SUL SUO GOL PIÙ BELLO – “Probabilmente la rovesciata contro il Napoli anche se ricordo molto bene i tre fatti ai derby, sono quelli che ricordo maggiormente, ma ne ho fatti tanti per fortuna. È sempre bello segnare un gol, una gioia, a prescindere da chi segna. Certe volte però, può succedere di segnare a una ex squadra, a me è capitato più di una volta. Sei contento per il gol fatto, ma è una strana sensazione. Mio padre giocava a calcio, nella squadra del paese. Mi ha trasmesso la passione, per fortuna è diventata un lavoro“.
SUL GIOCATORE PIÙ FORTE INCONTRATO – “Il giocatore più forte che ho affrontato è forse Pirlo, dovevo seguirlo in campo quando non avevo palla. Non sembra, ma corre veramente tanto -termina Mauri-. Ronaldo-Messi? Una bella domanda, vanno bene entrambi. Probabilmente è più forte Messi, ma Ronaldo lo sta raggiungendo”.
Dopo Mauri è stato Matri a rispondere alle domande degli studenti. La punta arrivata in estate alla Lazio è partito dal ciclismo, sport praticato in famiglia, ma poi si è allontanato e ha spiegato i motivi:
“Io ho iniziato dal ciclismo perché mio padre era il presidente della squadra del paese, mio fratello lo faceva, mio zio pure quindi mi sono aggregato. Crescendo ho voluto seguire gli amici quindi mi divertivo di più giocando a pallone. Lasciai anche perché era uno sport abbastanza duro da fare da bambini, dovevi allenarti da solo, ho preferito allenarmi con il pallone anche perché mi riusciva meglio”.

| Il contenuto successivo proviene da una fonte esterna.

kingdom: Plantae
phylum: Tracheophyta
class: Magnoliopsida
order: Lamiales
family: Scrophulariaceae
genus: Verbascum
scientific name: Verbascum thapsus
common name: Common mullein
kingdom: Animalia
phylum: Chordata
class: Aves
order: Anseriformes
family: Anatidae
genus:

SULL’IMPORTANZA DELLO STUDIO ANCHE SE SI GIOCA – “Ai ragazzi che vogliono giocare a calcio ma devono studiare rispondo che bisogna far combaciare tutte e due le cose –prosegue l’attaccante biancoceleste-. Anche noi siamo andati a scuola e abbiamo raggiunto gli obiettivi sporadici facendo combaciare gli impegni sportivi. La scuola insegna a comportarsi ed a stare in mezzo alla gente, però è anche giusto far combaciare lo sport, una cosa sana che permette di divertirsi e staccare la testa dalle altre cose”.